Insights

Will Homes Be Affordable Soon? 4 Ways Towards “Yes”

By 
Opher Ganel, Ph.D.
Opher Ganel is an accomplished scientist (particle physics), instrument designer, systems engineer, instrument manager, and professional writer with over 30 years of experience in cutting-edge science and technology in collider experiments, sub-orbital projects, and satellite projects.

Learn about our Editorial Policy.

To make Wealthtender free for readers, we earn money from advertisers, including financial professionals and firms that pay to be featured. This creates a conflict of interest when we favor their promotion over others. Read our editorial policy and terms of service to learn more. Wealthtender is not a client of these financial services providers.
➡️ Find a Local Advisor | 🎯 Find a Specialist Advisor

The “American Dream” of homeownership seems to drift ever further away.

Between dramatic increases in home prices and even more dramatic hikes in mortgage interest rates, far too many find themselves priced out of the market.

Why Is It So Expensive to Buy a Home?

The simplest answer is mostly right – the US is facing a huge shortfall of housing relative to demand. According to Axios, the US housing market is over 3 million homes short of what’s needed. 

Looking at my zip code, there are 19 homes for sale now, about one month’s supply – an extreme sellers’ market. For a balanced market, we’d need to see 5-7 months’ supply.

This explains why, according to the St. Louis Fed, average home prices peaked at about $562,700 in October 2023 (per the so-called “Case-Shiller US National Home Price Index”), up 96% from October 2013 levels, before receding by less than 1% to ~$559,200 in December 2023.

Add to that, according to the Fed again, the average 30-year fixed mortgage rates climbed ~2.6×, from ~3% in 2021 to a peak of 7.79% in late 2023, before sliding to 6.74% this month.

Combining these effects, in late 2023, someone who wanted to buy the $562,700 (Case-Shiller “average” home) last October with the median downpayment of 15% and the then-current 30-year mortgage rate of 7.79% would have faced monthly payments (principal and interest) of $3440.

**Exercise instructions**
Carry on the home affordability article from the point where it stops. The lines that come next aren't needed for anything here.

**Listed entries**
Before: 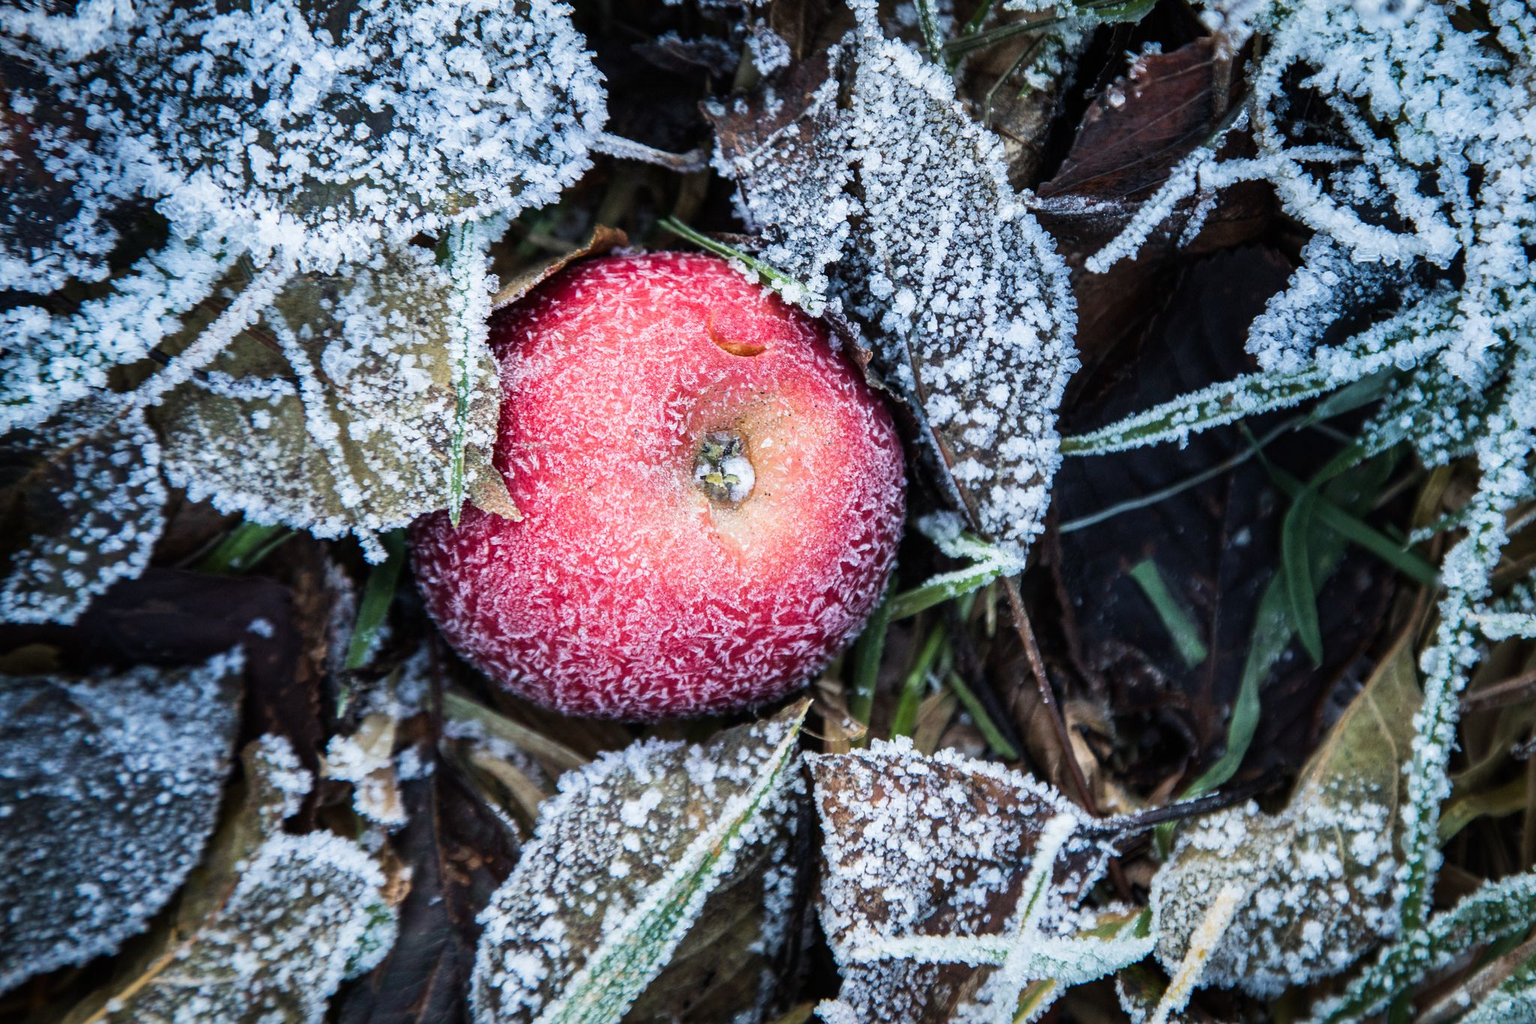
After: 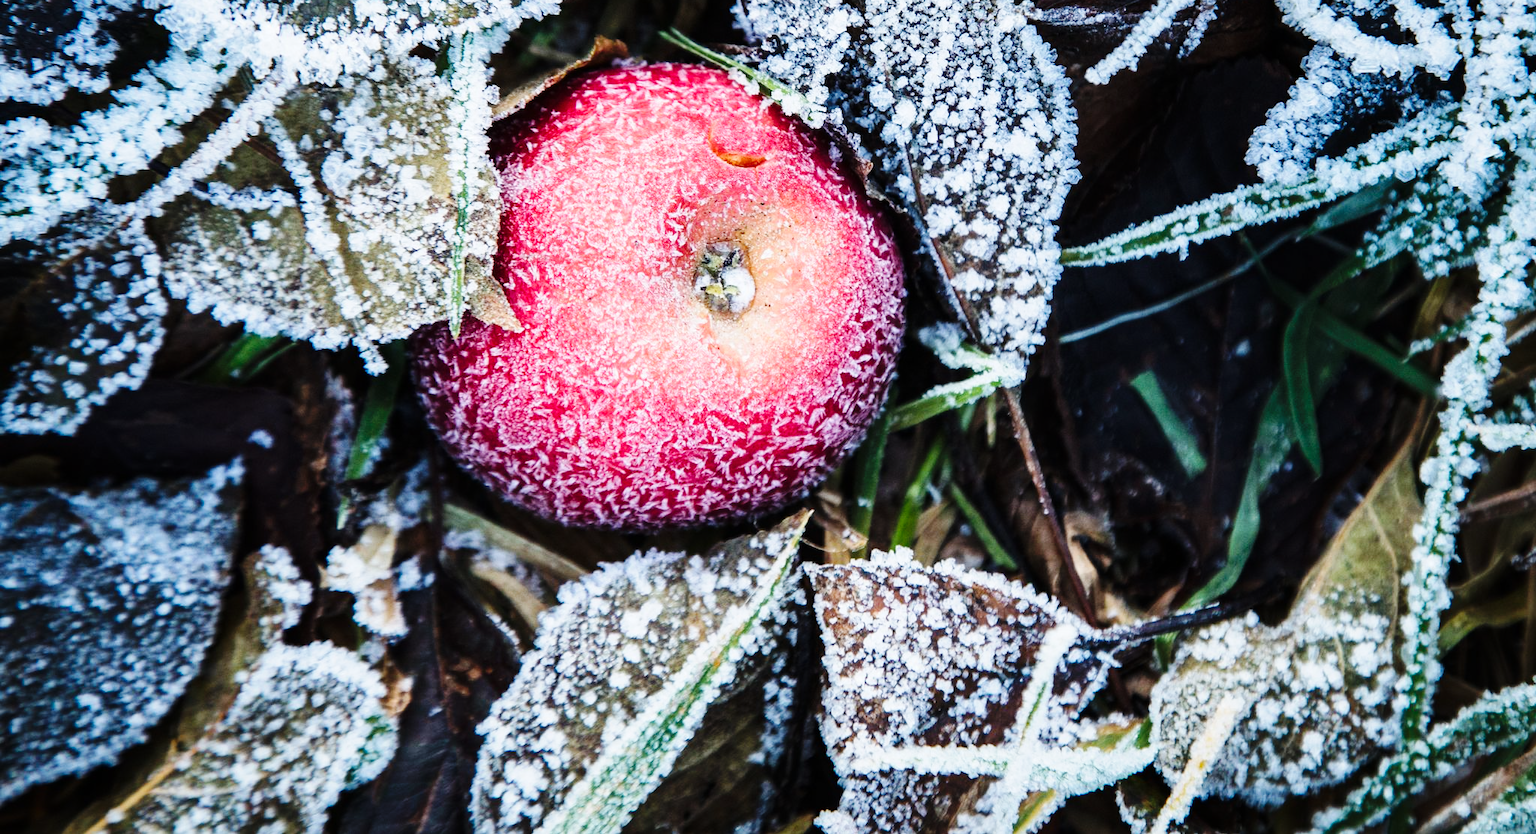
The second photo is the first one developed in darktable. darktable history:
base curve: curves: ch0 [(0, 0) (0.036, 0.025) (0.121, 0.166) (0.206, 0.329) (0.605, 0.79) (1, 1)], preserve colors none
crop and rotate: top 18.507%
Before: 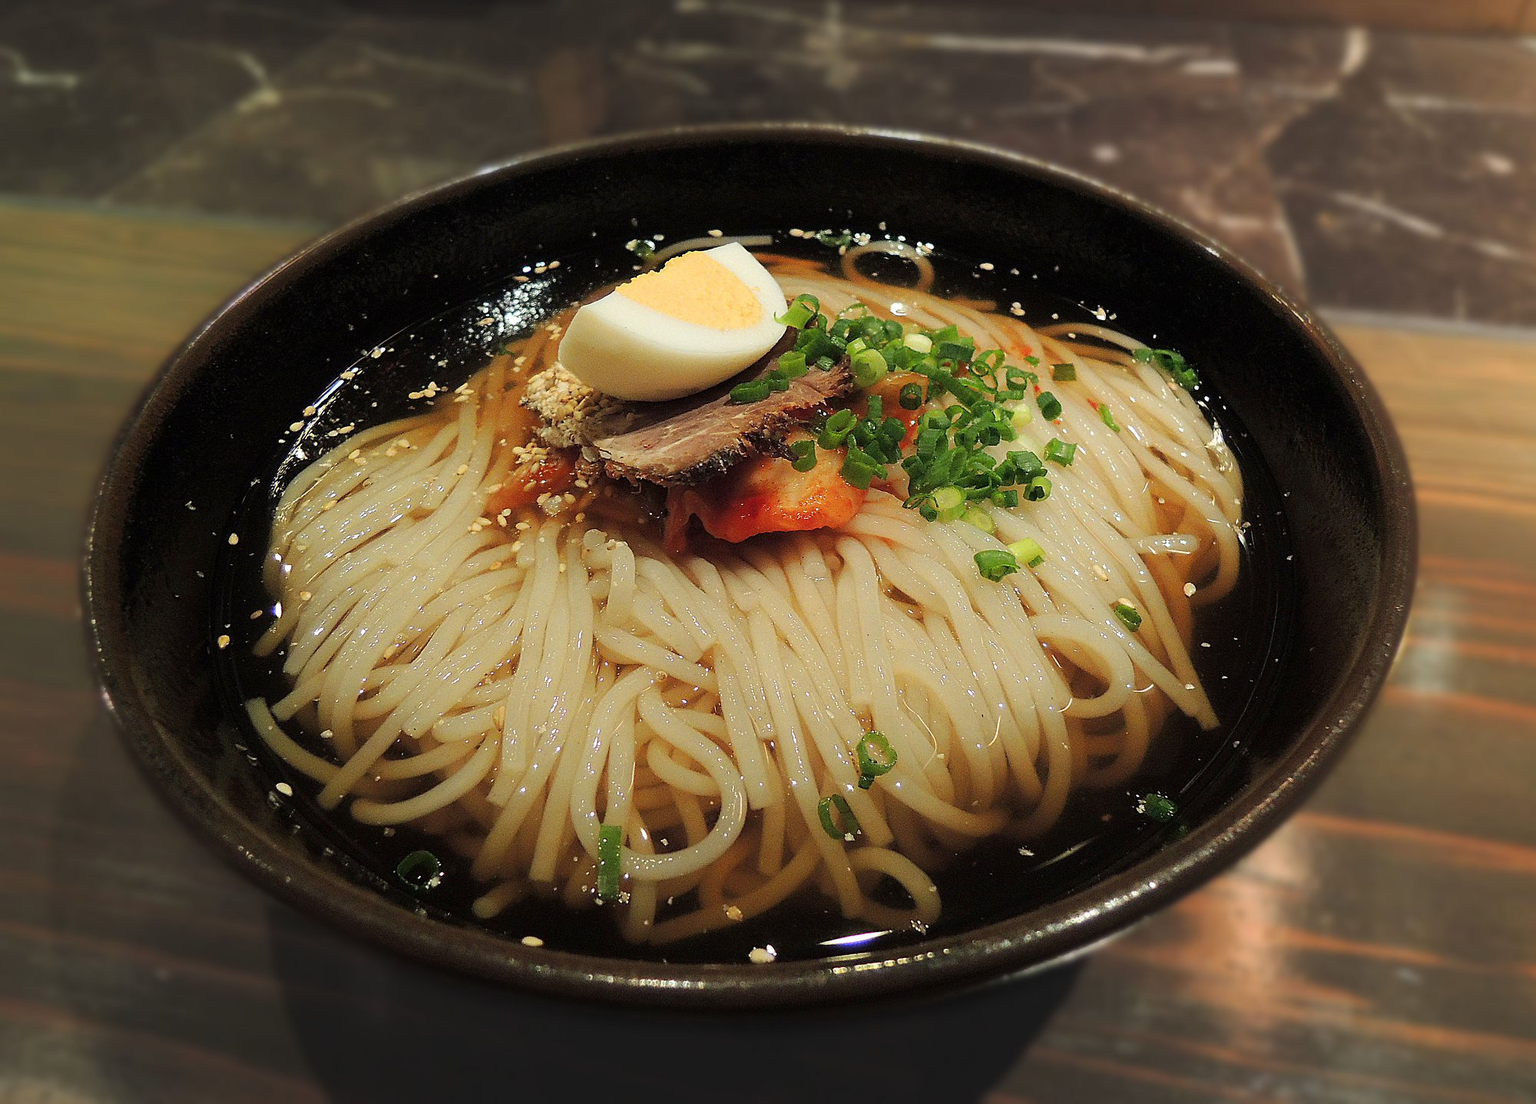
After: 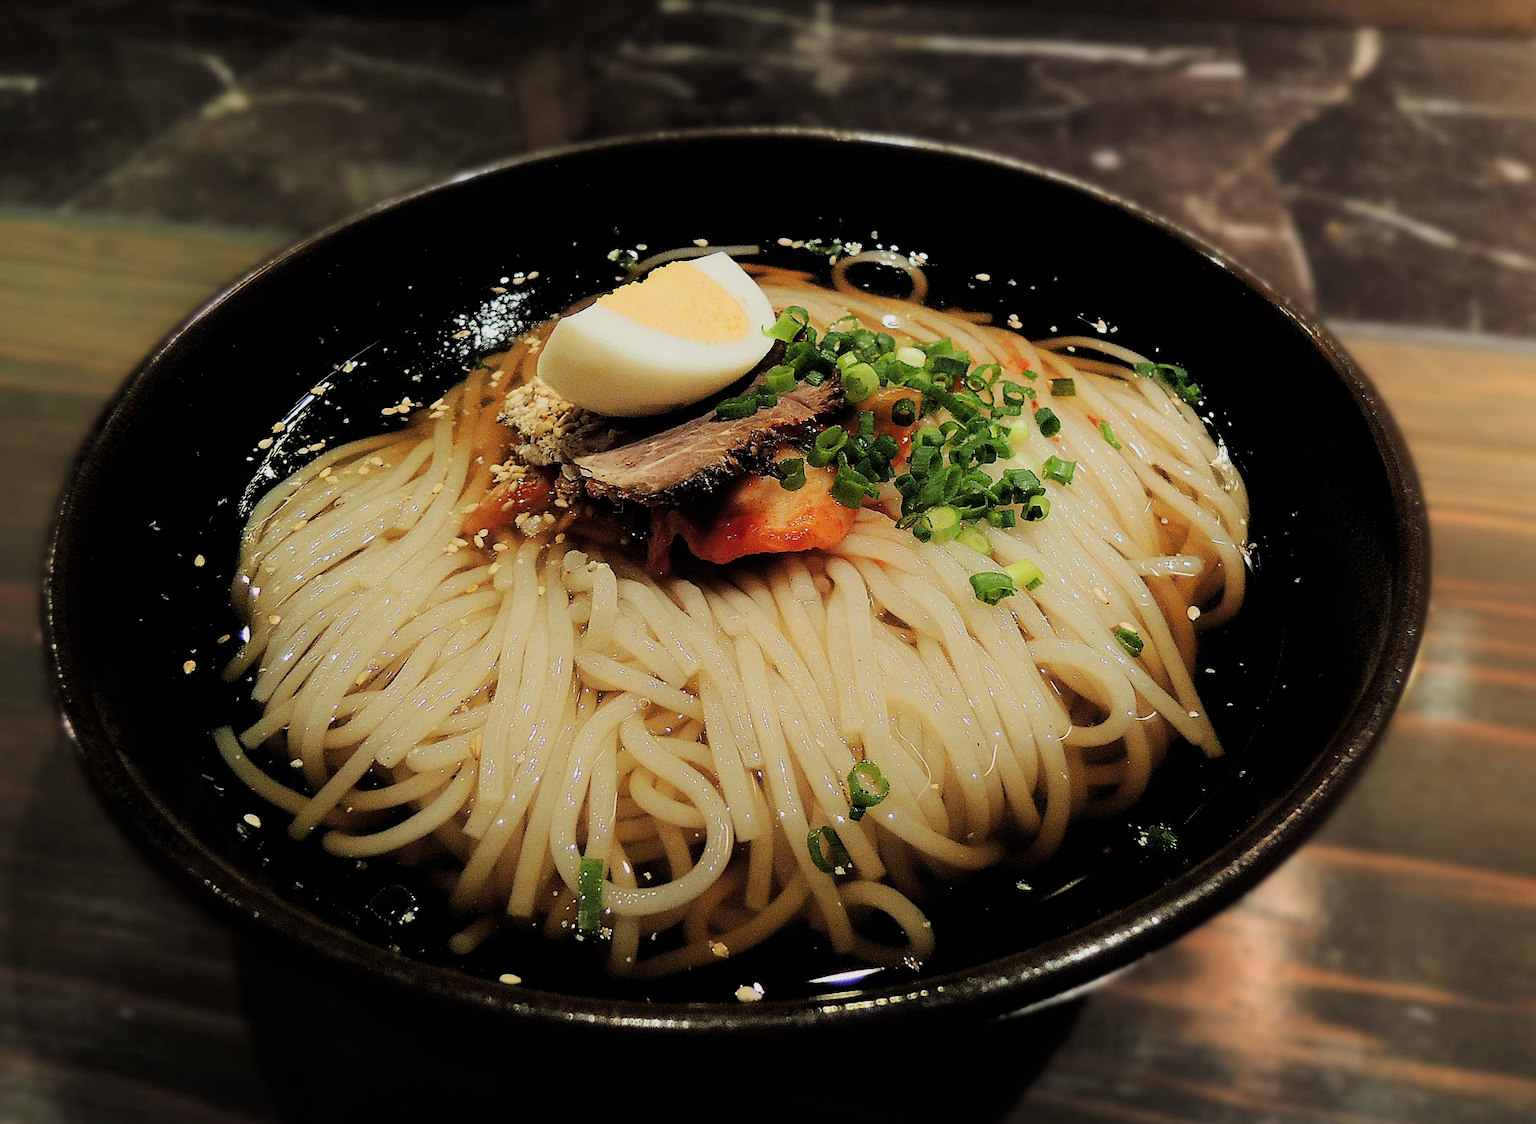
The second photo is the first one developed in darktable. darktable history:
filmic rgb: black relative exposure -5.08 EV, white relative exposure 3.96 EV, hardness 2.88, contrast 1.3, highlights saturation mix -28.62%
crop and rotate: left 2.719%, right 1.051%, bottom 1.973%
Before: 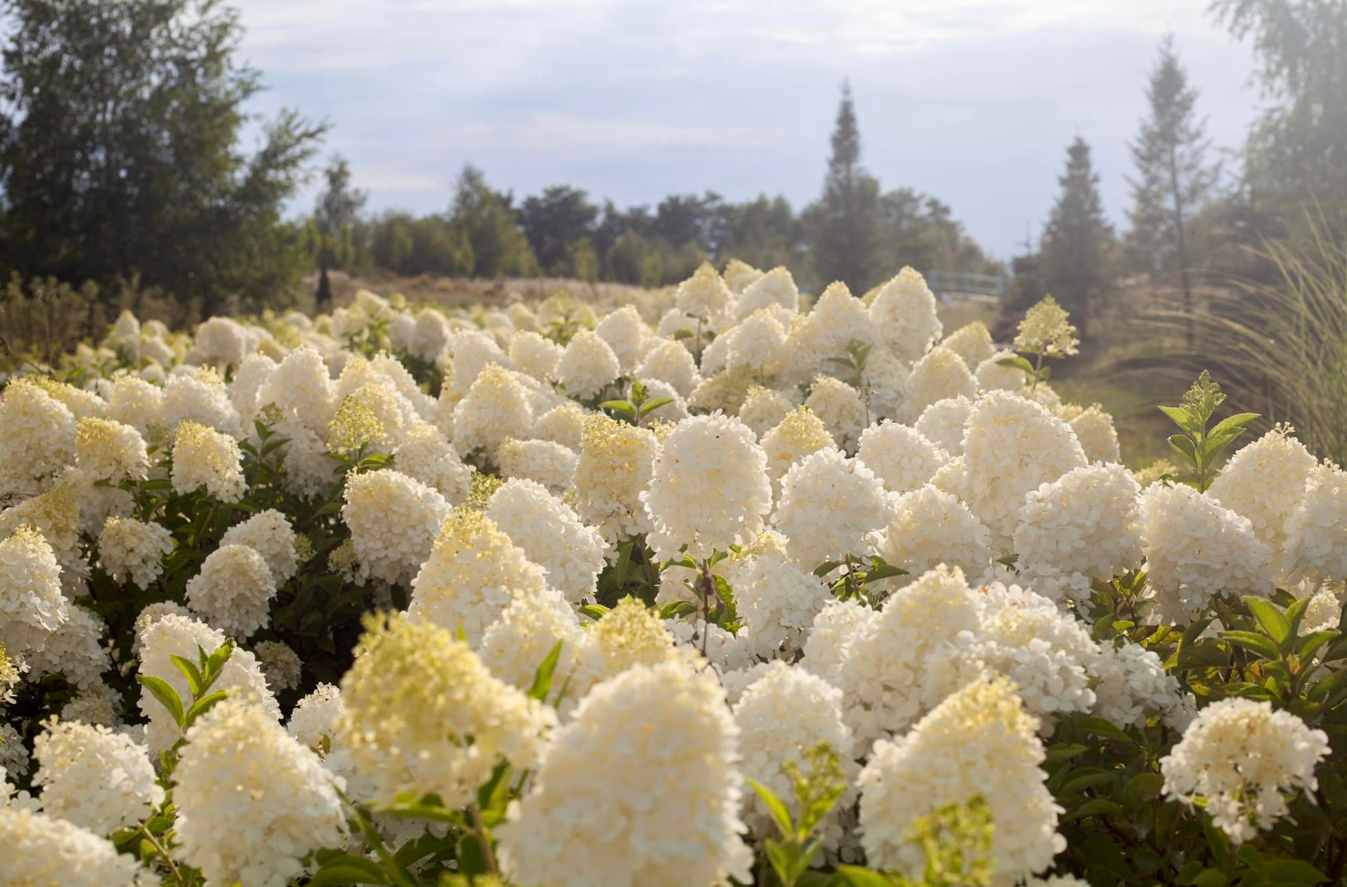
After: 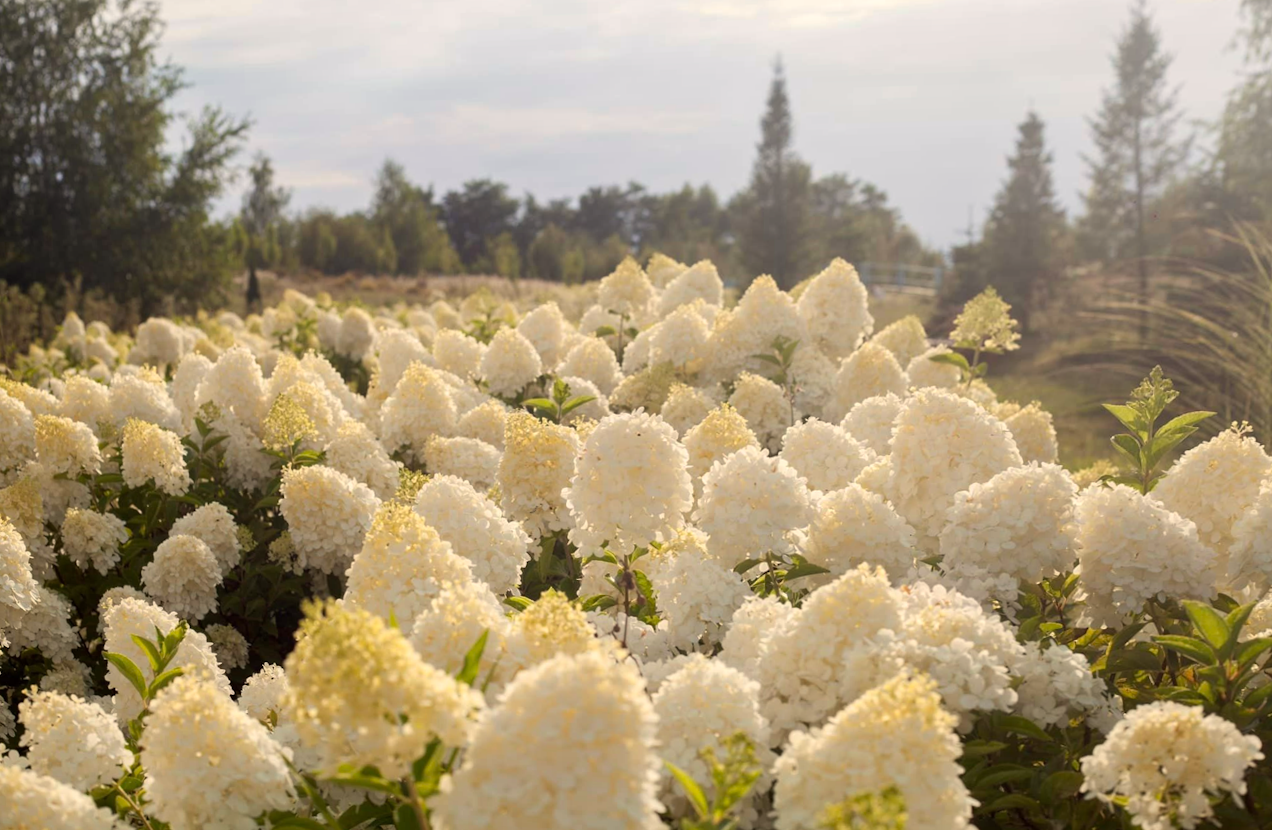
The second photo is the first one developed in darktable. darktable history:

**Exercise answer**
That’s over $41k a year.

Add to that $147 a month for homeowner’s insurance, 1% of home value for property taxes, and 0.5% of the loan amount for private mortgage insurance (required for loans higher than 80% loan-to-value) and you’re over $51k!

To afford this, assuming $350 in other monthly debt payments and a lender requiring a debt-to-income (DTI) or “back-end ratio” of 43%, you’d need to earn nearly $119k. 

According to DQYDJ.com, that rules out about 86% of Americans!

Anthony Ferraiolo, Partner Advisor of AdvicePeriod, tells clients facing this situation, “If you need a home and can afford one where you can live in comfort, don’t stretch your budget expecting to ‘grow into it.’ Even with that guideline,” he concedes, “it’s been a challenging market.”

His advice?

Consider adjustable-rate mortgages (ARMs) that could reduce interest rates by nearly 1%, aiming to refinance within 3-5 years to a fixed loan with rates that are hopefully at least 1% lower. But be aware that this comes with some risk. If it’s relevant for you, you could also consider moving to a lower-cost location that may be too far for a regular commute but doable if you’re a remote worker or have to go into the office just once a week.

Why Is Supply So Tight?

For the recent $559,200 home price, with the same 15% down, a 6.74% mortgage interest would result in a $3080 monthly principal and interest payment. 

According to CNBC, in late 2023, over 80% of existing mortgages had interest rates below 5%.

What does that mean?

Simple.

If you have a 5% mortgage and want to sell to move to a similarly priced home, your new monthly payment would be nearly $530 higher!

If your mortgage is at 4%, that would be over $810 a month more! At 3%, it’s $1080!

If our hypothetical homeowner with a 3-5% mortgage wants to upgrade to a more expensive home, those numbers just get worse.

Is it any wonder people are reluctant to sell (unless they need or choose to relocate, or they pass away and their heirs don’t want to keep their parents’ home)?

4 Factors That May Soon Help

First, as mentioned above, mortgage interest rates are starting to come down. Currently, they’re down just over 1 percentage point (about 13.5%) down from their peak. That makes current mortgages a little less unaffordable.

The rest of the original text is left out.